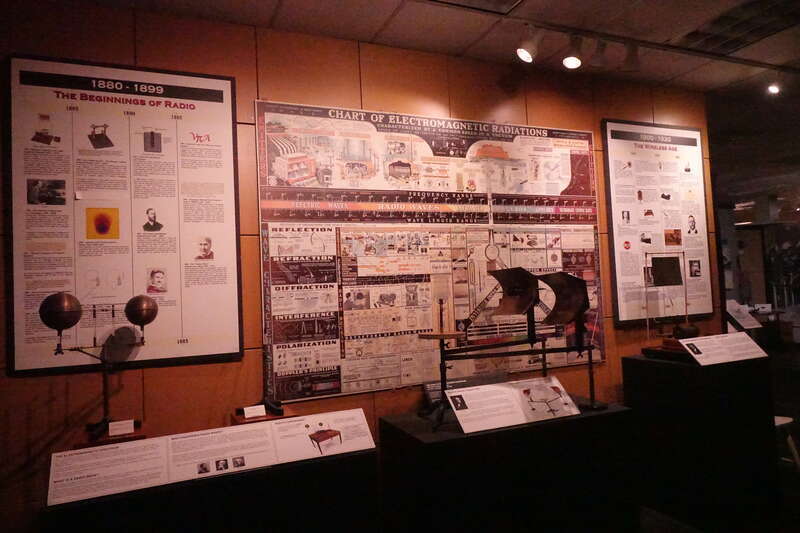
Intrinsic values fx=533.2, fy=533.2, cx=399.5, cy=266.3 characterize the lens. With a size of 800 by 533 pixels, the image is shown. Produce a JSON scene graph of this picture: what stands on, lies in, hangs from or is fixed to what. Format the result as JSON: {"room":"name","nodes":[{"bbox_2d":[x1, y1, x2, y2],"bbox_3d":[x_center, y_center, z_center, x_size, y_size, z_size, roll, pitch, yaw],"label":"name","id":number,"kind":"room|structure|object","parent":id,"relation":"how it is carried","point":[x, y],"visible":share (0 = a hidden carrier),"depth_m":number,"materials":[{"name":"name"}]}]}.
{"room":"museum","nodes":[
{"label":"museum","id":0,"kind":"room"},
{"bbox_2d":[0,2,716,530],"bbox_3d":[-0.319,0.155,2.918,6.145,2.812,0.147,-1,-2,-24],"label":"wooden wall","id":1,"kind":"structure","parent":0,"point":[160,373],"depth_m":2.69,"materials":[{"name":"brown wood"}]},
{"bbox_2d":[6,54,242,376],"bbox_3d":[-1.219,-0.236,2.430,0.912,1.382,0.022,-1,-2,-24],"label":"information panel","id":2,"kind":"object","parent":1,"relation":"attached to","point":[180,333],"visible":0.98,"depth_m":2.41,"materials":[{"name":"paper"}]},
{"bbox_2d":[253,99,602,403],"bbox_3d":[0.309,-0.106,3.099,2.161,1.571,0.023,-1,-2,-24],"label":"poster","id":3,"kind":"object","parent":1,"relation":"attached to","point":[281,356],"visible":0.89,"depth_m":2.98,"materials":[{"name":"paper"}]},
{"bbox_2d":[601,119,712,326],"bbox_3d":[1.850,-0.323,3.793,0.944,1.409,0.025,-1,-2,-24],"label":"information panel","id":4,"kind":"object","parent":1,"relation":"attached to","point":[616,235],"visible":0.94,"depth_m":3.77,"materials":[{"name":"paper"}]},
{"bbox_2d":[64,0,799,99],"bbox_3d":[1.126,-1.421,1.544,8.163,0.119,4.532,-1,-2,-24],"label":"ceiling","id":5,"kind":"structure","parent":0,"point":[401,17],"depth_m":2.91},
{"bbox_2d":[423,0,524,14],"bbox_3d":[0.292,-1.327,2.356,0.682,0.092,0.475,-1,-2,-24],"label":"ceiling vent","id":6,"kind":"object","parent":5,"relation":"in","point":[517,0],"visible":0.97,"depth_m":2.63,"materials":[{"name":"metal"}]},
{"bbox_2d":[489,6,799,75],"bbox_3d":[1.654,-1.315,3.226,3.619,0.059,0.066,-1,-2,-24],"label":"track rail","id":7,"kind":"object","parent":5,"relation":"attached to","point":[645,44],"visible":0.96,"depth_m":3.15,"materials":[{"name":"black metal"}]},
{"bbox_2d":[515,27,538,62],"bbox_3d":[0.701,-1.210,2.909,0.130,0.197,0.119,-1,-2,-24],"label":"spotlight","id":8,"kind":"object","parent":7,"relation":"attached to","point":[525,55],"visible":0.99,"depth_m":2.88,"materials":[{"name":"white metal"}]},
{"bbox_2d":[562,36,582,68],"bbox_3d":[0.977,-1.215,3.013,0.118,0.189,0.114,-1,-2,-24],"label":"spotlight","id":9,"kind":"object","parent":7,"relation":"attached to","point":[570,58],"visible":0.99,"depth_m":2.99,"materials":[{"name":"white metal"}]},
{"bbox_2d":[590,39,607,67],"bbox_3d":[1.139,-1.232,3.058,0.115,0.184,0.125,-1,-2,-24],"label":"spotlight","id":10,"kind":"object","parent":7,"relation":"attached to","point":[600,58],"visible":0.99,"depth_m":3.04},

• What is expected: Your output should be the full set of entries above, restated word for word and free of pictures.

• Answer to this problem:
Intrinsic values fx=533.2, fy=533.2, cx=399.5, cy=266.3 characterize the lens. With a size of 800 by 533 pixels, the image is shown. Produce a JSON scene graph of this picture: what stands on, lies in, hangs from or is fixed to what. Format the result as JSON: {"room":"name","nodes":[{"bbox_2d":[x1, y1, x2, y2],"bbox_3d":[x_center, y_center, z_center, x_size, y_size, z_size, roll, pitch, yaw],"label":"name","id":number,"kind":"room|structure|object","parent":id,"relation":"how it is carried","point":[x, y],"visible":share (0 = a hidden carrier),"depth_m":number,"materials":[{"name":"name"}]}]}.
{"room":"museum","nodes":[
{"label":"museum","id":0,"kind":"room"},
{"bbox_2d":[0,2,716,530],"bbox_3d":[-0.319,0.155,2.918,6.145,2.812,0.147,-1,-2,-24],"label":"wooden wall","id":1,"kind":"structure","parent":0,"point":[160,373],"depth_m":2.69,"materials":[{"name":"brown wood"}]},
{"bbox_2d":[6,54,242,376],"bbox_3d":[-1.219,-0.236,2.430,0.912,1.382,0.022,-1,-2,-24],"label":"information panel","id":2,"kind":"object","parent":1,"relation":"attached to","point":[180,333],"visible":0.98,"depth_m":2.41,"materials":[{"name":"paper"}]},
{"bbox_2d":[253,99,602,403],"bbox_3d":[0.309,-0.106,3.099,2.161,1.571,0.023,-1,-2,-24],"label":"poster","id":3,"kind":"object","parent":1,"relation":"attached to","point":[281,356],"visible":0.89,"depth_m":2.98,"materials":[{"name":"paper"}]},
{"bbox_2d":[601,119,712,326],"bbox_3d":[1.850,-0.323,3.793,0.944,1.409,0.025,-1,-2,-24],"label":"information panel","id":4,"kind":"object","parent":1,"relation":"attached to","point":[616,235],"visible":0.94,"depth_m":3.77,"materials":[{"name":"paper"}]},
{"bbox_2d":[64,0,799,99],"bbox_3d":[1.126,-1.421,1.544,8.163,0.119,4.532,-1,-2,-24],"label":"ceiling","id":5,"kind":"structure","parent":0,"point":[401,17],"depth_m":2.91},
{"bbox_2d":[423,0,524,14],"bbox_3d":[0.292,-1.327,2.356,0.682,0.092,0.475,-1,-2,-24],"label":"ceiling vent","id":6,"kind":"object","parent":5,"relation":"in","point":[517,0],"visible":0.97,"depth_m":2.63,"materials":[{"name":"metal"}]},
{"bbox_2d":[489,6,799,75],"bbox_3d":[1.654,-1.315,3.226,3.619,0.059,0.066,-1,-2,-24],"label":"track rail","id":7,"kind":"object","parent":5,"relation":"attached to","point":[645,44],"visible":0.96,"depth_m":3.15,"materials":[{"name":"black metal"}]},
{"bbox_2d":[515,27,538,62],"bbox_3d":[0.701,-1.210,2.909,0.130,0.197,0.119,-1,-2,-24],"label":"spotlight","id":8,"kind":"object","parent":7,"relation":"attached to","point":[525,55],"visible":0.99,"depth_m":2.88,"materials":[{"name":"white metal"}]},
{"bbox_2d":[562,36,582,68],"bbox_3d":[0.977,-1.215,3.013,0.118,0.189,0.114,-1,-2,-24],"label":"spotlight","id":9,"kind":"object","parent":7,"relation":"attached to","point":[570,58],"visible":0.99,"depth_m":2.99,"materials":[{"name":"white metal"}]},
{"bbox_2d":[590,39,607,67],"bbox_3d":[1.139,-1.232,3.058,0.115,0.184,0.125,-1,-2,-24],"label":"spotlight","id":10,"kind":"object","parent":7,"relation":"attached to","point":[600,58],"visible":0.99,"depth_m":3.04},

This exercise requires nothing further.